Swap "roteiro" for "plano" in everything from the start of the items down to the line containing "木兹海峡途中掉头折返。（完）", both ends included, and write out those lines with nothing else changed. Leave the pictures out of your answer.

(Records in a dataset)
^^^^
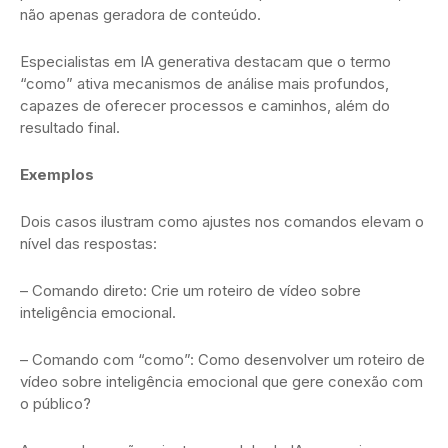
não apenas geradora de conteúdo.
Especialistas em IA generativa destacam que o termo
“como” ativa mecanismos de análise mais profundos,
capazes de oferecer processos e caminhos, além do
resultado final.
Exemplos
Dois casos ilustram como ajustes nos comandos elevam o
nível das respostas:
– Comando direto: Crie um roteiro de vídeo sobre
inteligência emocional.
– Comando com “como”: Como desenvolver um roteiro de
vídeo sobre inteligência emocional que gere conexão com
o público?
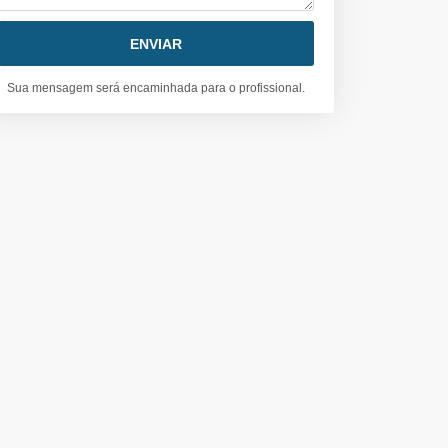
Sua mensagem será encaminhada para o profissional.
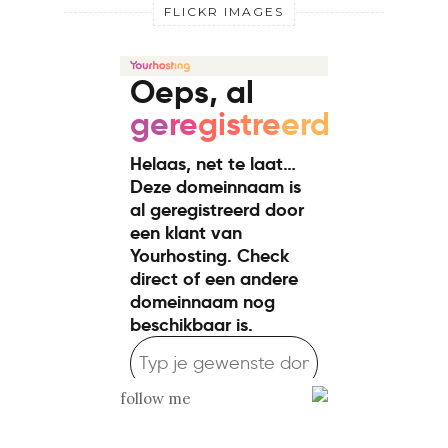
FLICKR IMAGES
follow me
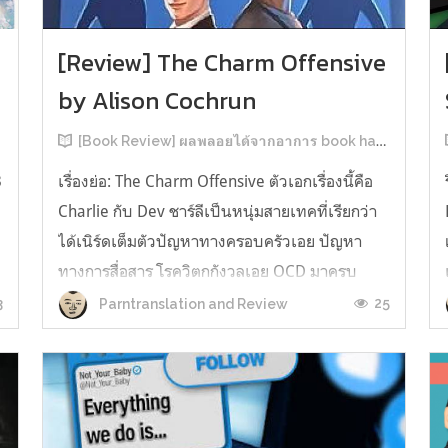
[Review] The Charm Offensive
by Alison Cochrun
[Book Review] ผลพลอยได้จากอาการ book hangover หลังอ่านสารพัน MM Romance
3
เรื่องย่อ: The Charm Offensive ตัวเอกเรื่องนี้คือ
Charlie กับ Dev ชาร์ลีเป็นหนุ่มสายเทคที่เรียกว่า
ได้เนิร์ดเต็มตัวปัญหาทางครอบครัวเอย ปัญหา
ทางการสื่อสาร โรควิตกกังวลเอย OCD มาครบ
เรียกได้ว่าครบองค์ประกอบความโอตะ เขาทั้งไม่
3
25
Parntranslation and Review
เชื่อในรักแท้ ไม่เคยมีความสัมพันธ์ในเชิงโรแมนติก
กับใคร หรืออาจเรียกว่าไม่เคยรู...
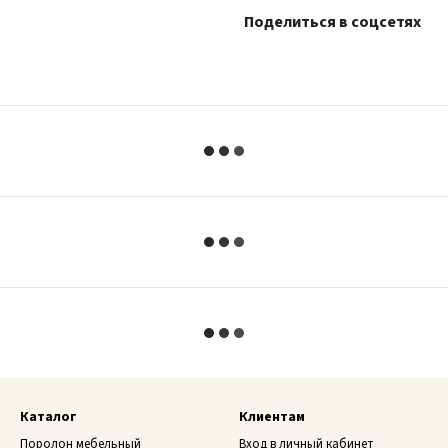
Поделиться в соцсетях
Каталог
Клиентам
Поролон мебельный
Вход в личный кабинет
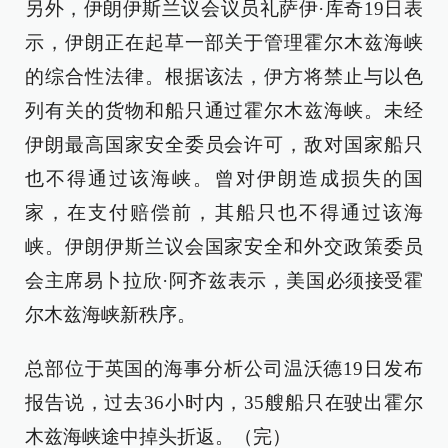
另外，伊朗伊斯兰议会议员礼萨伊·库奇19日表
示，伊朗正在起草一部关于管理霍尔木兹海峡
的综合性法律。根据该法，伊方将禁止与以色
列有关的货物和船只通过霍尔木兹海峡。未经
伊朗最高国家安全委员会许可，敌对国家船只
也不得通过该海峡。曾对伊朗造成损失的国
家，在支付赔偿前，其船只也不得通过该海
峡。伊朗伊斯兰议会国家安全和外交政策委员
会主席易卜拉欣·阿齐兹表示，美国必须接受霍
尔木兹海峡新秩序。
总部位于英国的海事分析公司温沃德19日发布
报告说，过去36小时内，35艘船只在驶出霍尔
木兹海峡途中掉头折返。（完）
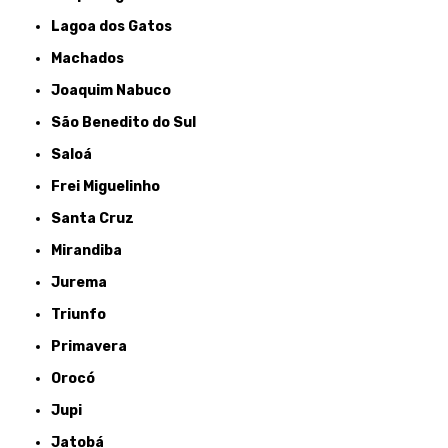
Lagoa dos Gatos
Machados
Joaquim Nabuco
São Benedito do Sul
Saloá
Frei Miguelinho
Santa Cruz
Mirandiba
Jurema
Triunfo
Primavera
Orocó
Jupi
Jatobá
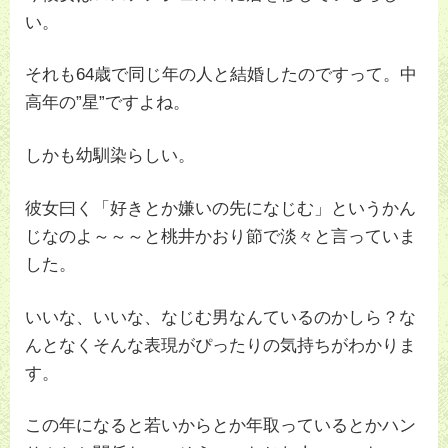
い。
それも64歳で同じ年の人と結婚したのですって。中
高年の”星”ですよね。
しかも幼馴染らしい。
彼女曰く「好きとか嫌いの先になじむ」というかん
じなのよ～～～と桃井かおり節で淡々と言っていま
した。
いいな、いいな、なじむ男なんているのかしら？な
んとなくそんな表現がぴったりの気持ちがわかりま
す。
この年になると若いからとか年取っているとかハン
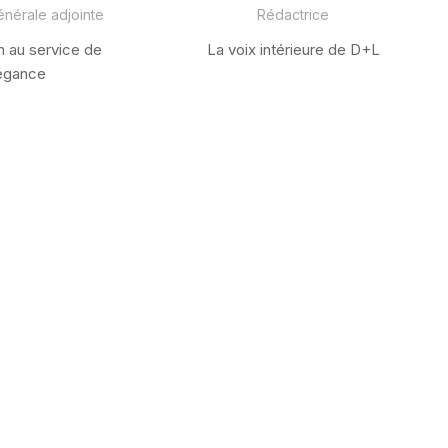
énérale adjointe
Rédactrice
n au service de
La voix intérieure de D+L
légance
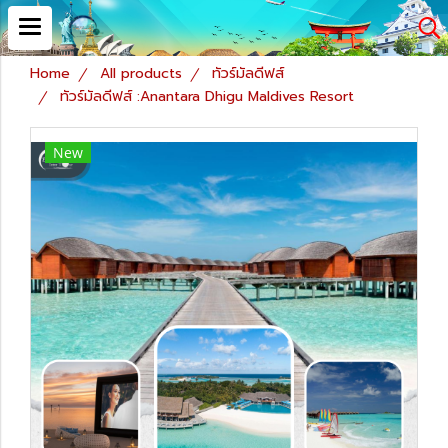
Home
All products
ทัวร์มัลดีฟส์
ทัวร์มัลดีฟส์ :Anantara Dhigu Maldives Resort
New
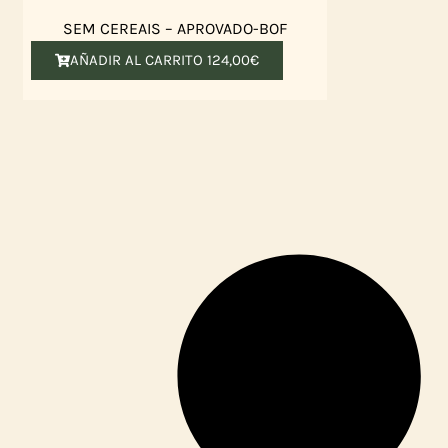
SEM CEREAIS – APROVADO-BOF
AÑADIR AL CARRITO
124,00
€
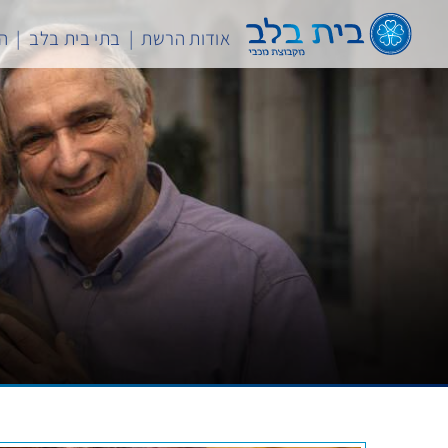
לג
תוכן
אודות הרשת
בתי בית בלב
המ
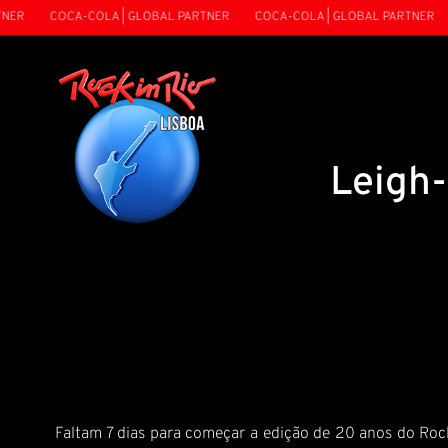
ER
COCA-COLA | GLOBAL PARTNER
COCA-COLA | GLOBAL PARTNER
Leigh-
Faltam 7 dias para começar a edição de 20 anos do Rock 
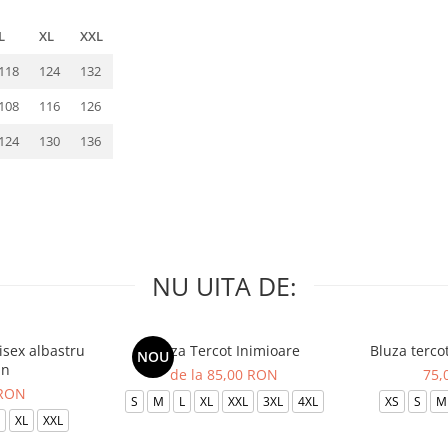
L
XL
XXL
118
124
132
108
116
126
124
130
136
NU UITA DE:
isex albastru
Bluza Tercot Inimioare
Bluza terco
NOU
in
de la 85,00 RON
75,
 RON
S
M
L
XL
XXL
3XL
4XL
XS
S
M
XL
XXL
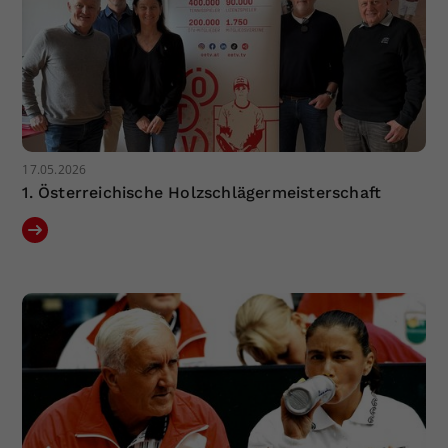
17.05.2026
1. Österreichische Holzschlägermeisterschaft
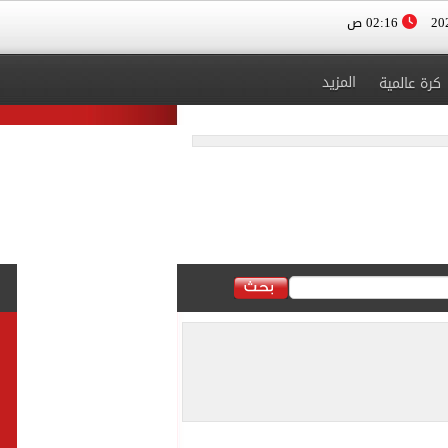
02:16 ص
المزيد
كرة عالمية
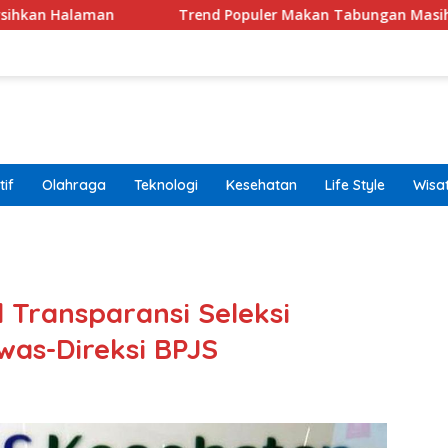
n
Trend Populer Makan Tabungan Masih Terjadi? Eko
if
Olahraga
Teknologi
Kesehatan
Life Style
Wisa
band
l Transparansi Seleksi
as-Direksi BPJS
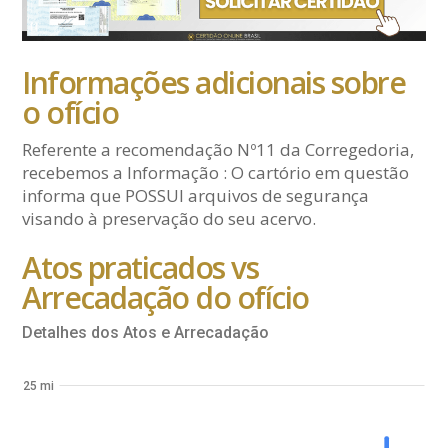
Informações adicionais sobre
o ofício
Referente a recomendação Nº11 da Corregedoria,
recebemos a Informação : O cartório em questão
informa que POSSUI arquivos de segurança
visando à preservação do seu acervo.
Atos praticados vs
Arrecadação do ofício
Detalhes dos Atos e Arrecadação
25 mi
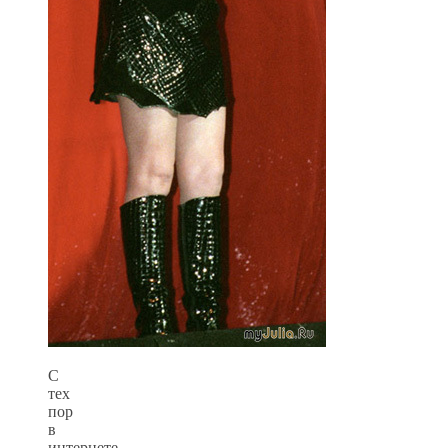
С
тех
пор
в
интернете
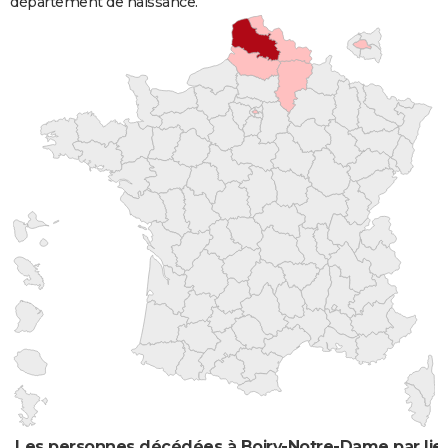
département de naissance.
Les personnes décédées à Boiry-Notre-Dame par lie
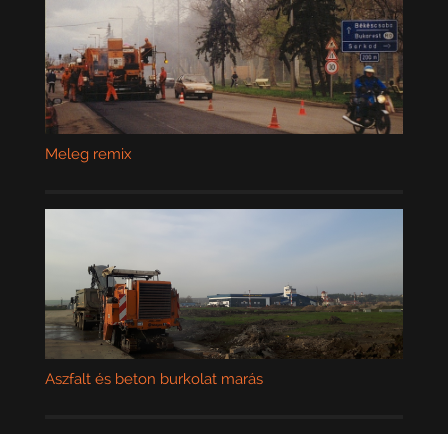
Meleg remix
Aszfalt és beton burkolat marás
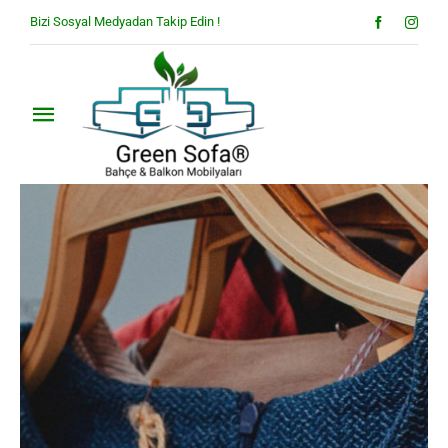
Skip
Bizi Sosyal Medyadan Takip Edin !
to
content
Toggle
Navigation
Anasayfa
Hakkımızda
Ürünler
Blog
İletişim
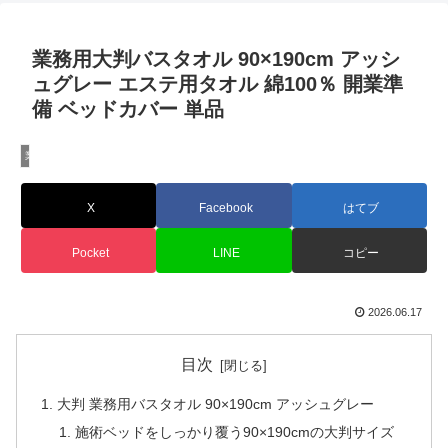
業務用大判バスタオル 90×190cm アッシ
ュグレー エステ用タオル 綿100％ 開業準
備 ベッドカバー 単品
業務用タオル専門店CBC
X
Facebook
はてブ
Pocket
LINE
コピー
2026.06.17
目次
大判 業務用バスタオル 90×190cm アッシュグレー
施術ベッドをしっかり覆う90×190cmの大判サイズ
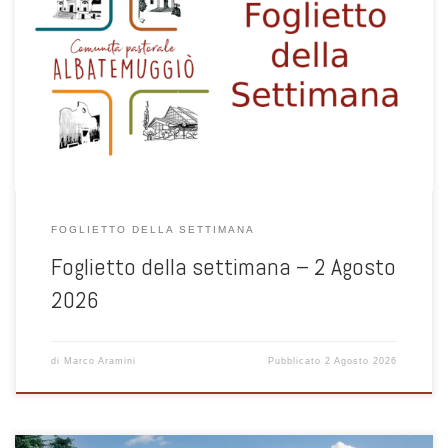
1
FOGLIETTO DELLA SETTIMANA
Foglietto della settimana – 2 Agosto
2026
di
Marco Aramini
Pubblicato
2 Agosto 2026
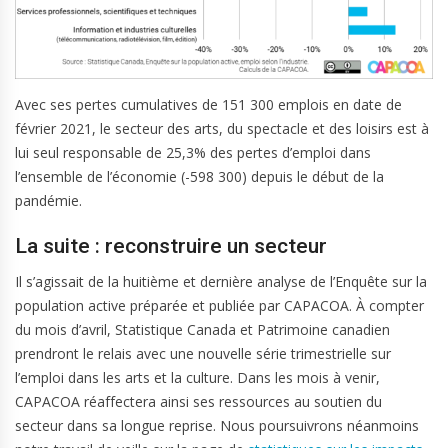
Avec ses pertes cumulatives de 151 300 emplois en date de
février 2021, le secteur des arts, du spectacle et des loisirs est à
lui seul responsable de 25,3% des pertes d’emploi dans
l’ensemble de l’économie (-598 300) depuis le début de la
pandémie.
La suite : reconstruire un secteur
Il s’agissait de la huitième et dernière analyse de l’Enquête sur la
population active préparée et publiée par CAPACOA. À compter
du mois d’avril, Statistique Canada et Patrimoine canadien
prendront le relais avec une nouvelle série trimestrielle sur
l’emploi dans les arts et la culture. Dans les mois à venir,
CAPACOA réaffectera ainsi ses ressources au soutien du
secteur dans sa longue reprise. Nous poursuivrons néanmoins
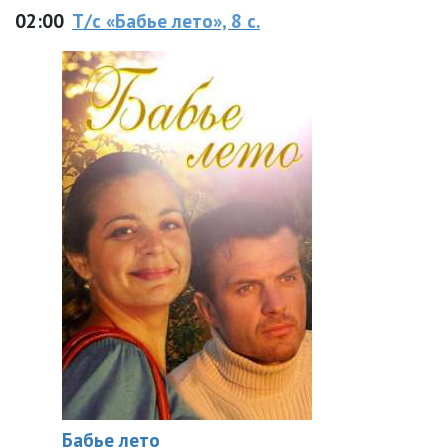
02:00
Т/с «Бабье лето», 8 с.
Бабье лето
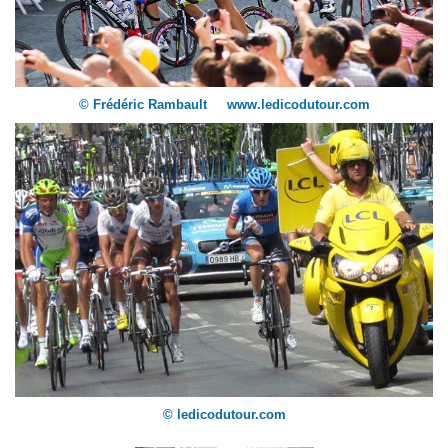
© Frédéric Rambault www.ledicodutour.com
© ledicodutour.com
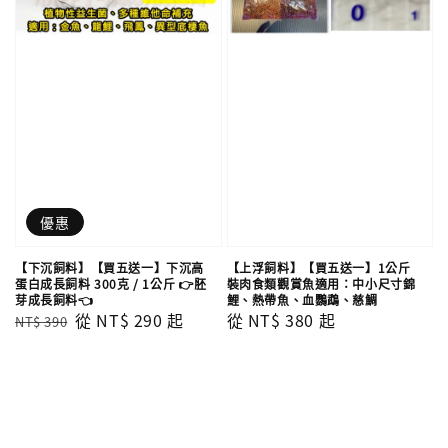
優惠
【下沉飼料】【買五送一】下沉高
【上浮飼料】【買五送一】1公斤
蛋白成長飼料 300克 / 1公斤 👉胚
裝肉食類觀賞魚適用：中小尺寸錦
芽成長飼料👈
鯉、熱帶魚、血鸚鵡、慈鯛
Regular
Sale
從
NT$ 290
起
Regular
從
NT$ 380
起
NT$ 390
price
price
price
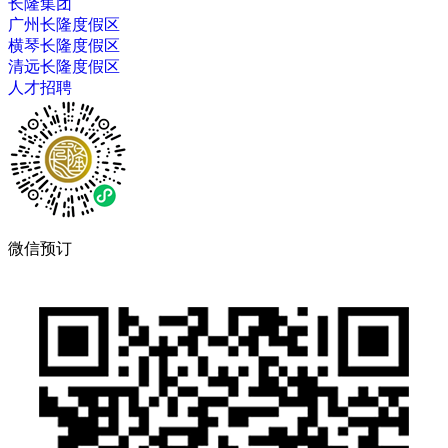
长隆集团
广州长隆度假区
横琴长隆度假区
清远长隆度假区
人才招聘
微信预订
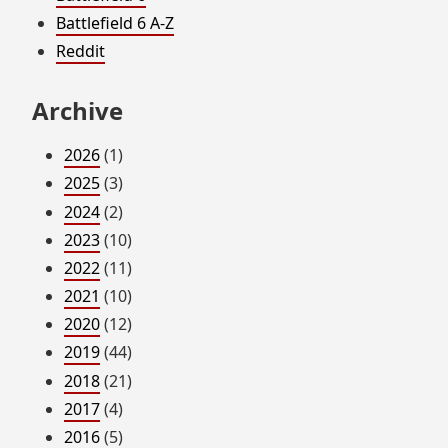
Battlefield 6 A-Z
Reddit
Archive
2026
(1)
2025
(3)
2024
(2)
2023
(10)
2022
(11)
2021
(10)
2020
(12)
2019
(44)
2018
(21)
2017
(4)
2016
(5)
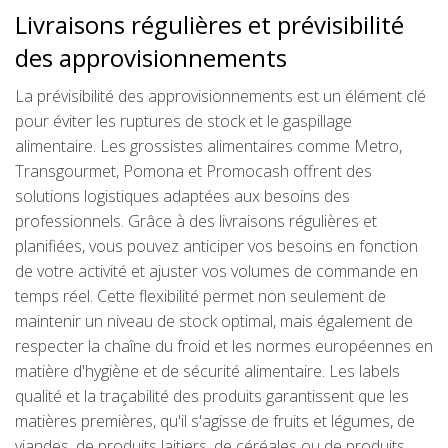
Livraisons régulières et prévisibilité
des approvisionnements
La prévisibilité des approvisionnements est un élément clé
pour éviter les ruptures de stock et le gaspillage
alimentaire. Les grossistes alimentaires comme Metro,
Transgourmet, Pomona et Promocash offrent des
solutions logistiques adaptées aux besoins des
professionnels. Grâce à des livraisons régulières et
planifiées, vous pouvez anticiper vos besoins en fonction
de votre activité et ajuster vos volumes de commande en
temps réel. Cette flexibilité permet non seulement de
maintenir un niveau de stock optimal, mais également de
respecter la chaîne du froid et les normes européennes en
matière d'hygiène et de sécurité alimentaire. Les labels
qualité et la traçabilité des produits garantissent que les
matières premières, qu'il s'agisse de fruits et légumes, de
viandes, de produits laitiers, de céréales ou de produits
^^^^
(Exercise response)
não apenas geradora de conteúdo.
Especialistas em IA generativa destacam que o termo
“como” ativa mecanismos de análise mais profundos,
capazes de oferecer processos e caminhos, além do
resultado final.
Exemplos
Dois casos ilustram como ajustes nos comandos elevam o
nível das respostas:
– Comando direto: Crie um plano de vídeo sobre
inteligência emocional.
– Comando com “como”: Como desenvolver um plano de
vídeo sobre inteligência emocional que gere conexão com
o público?
Sua mensagem será encaminhada para o profissional.
FLICKR IMAGES
follow me
[Review] The Charm Offensive
by Alison Cochrun
[Book Review] ผลพลอยได้จากอาการ book hangover หลังอ่านสารพัน MM Romance
3
เรื่องย่อ: The Charm Offensive ตัวเอกเรื่องนี้คือ
Charlie กับ Dev ชาร์ลีเป็นหนุ่มสายเทคที่เรียกว่า
ได้เนิร์ดเต็มตัวปัญหาทางครอบครัวเอย ปัญหา
ทางการสื่อสาร โรควิตกกังวลเอย OCD มาครบ
เรียกได้ว่าครบองค์ประกอบความโอตะ เขาทั้งไม่
3
25
Parntranslation and Review
เชื่อในรักแท้ ไม่เคยมีความสัมพันธ์ในเชิงโรแมนติก
กับใคร หรืออาจเรียกว่าไม่เคยรู...
Поделиться в соцсетях
Каталог
Клиентам
Поролон мебельный
Вход в личный кабинет
另外，伊朗伊斯兰议会议员礼萨伊·库奇19日表
示，伊朗正在起草一部关于管理霍尔木兹海峡
的综合性法律。根据该法，伊方将禁止与以色
列有关的货物和船只通过霍尔木兹海峡。未经
伊朗最高国家安全委员会许可，敌对国家船只
也不得通过该海峡。曾对伊朗造成损失的国
家，在支付赔偿前，其船只也不得通过该海
峡。伊朗伊斯兰议会国家安全和外交政策委员
会主席易卜拉欣·阿齐兹表示，美国必须接受霍
尔木兹海峡新秩序。
总部位于英国的海事分析公司温沃德19日发布
报告说，过去36小时内，35艘船只在驶出霍尔
木兹海峡途中掉头折返。（完）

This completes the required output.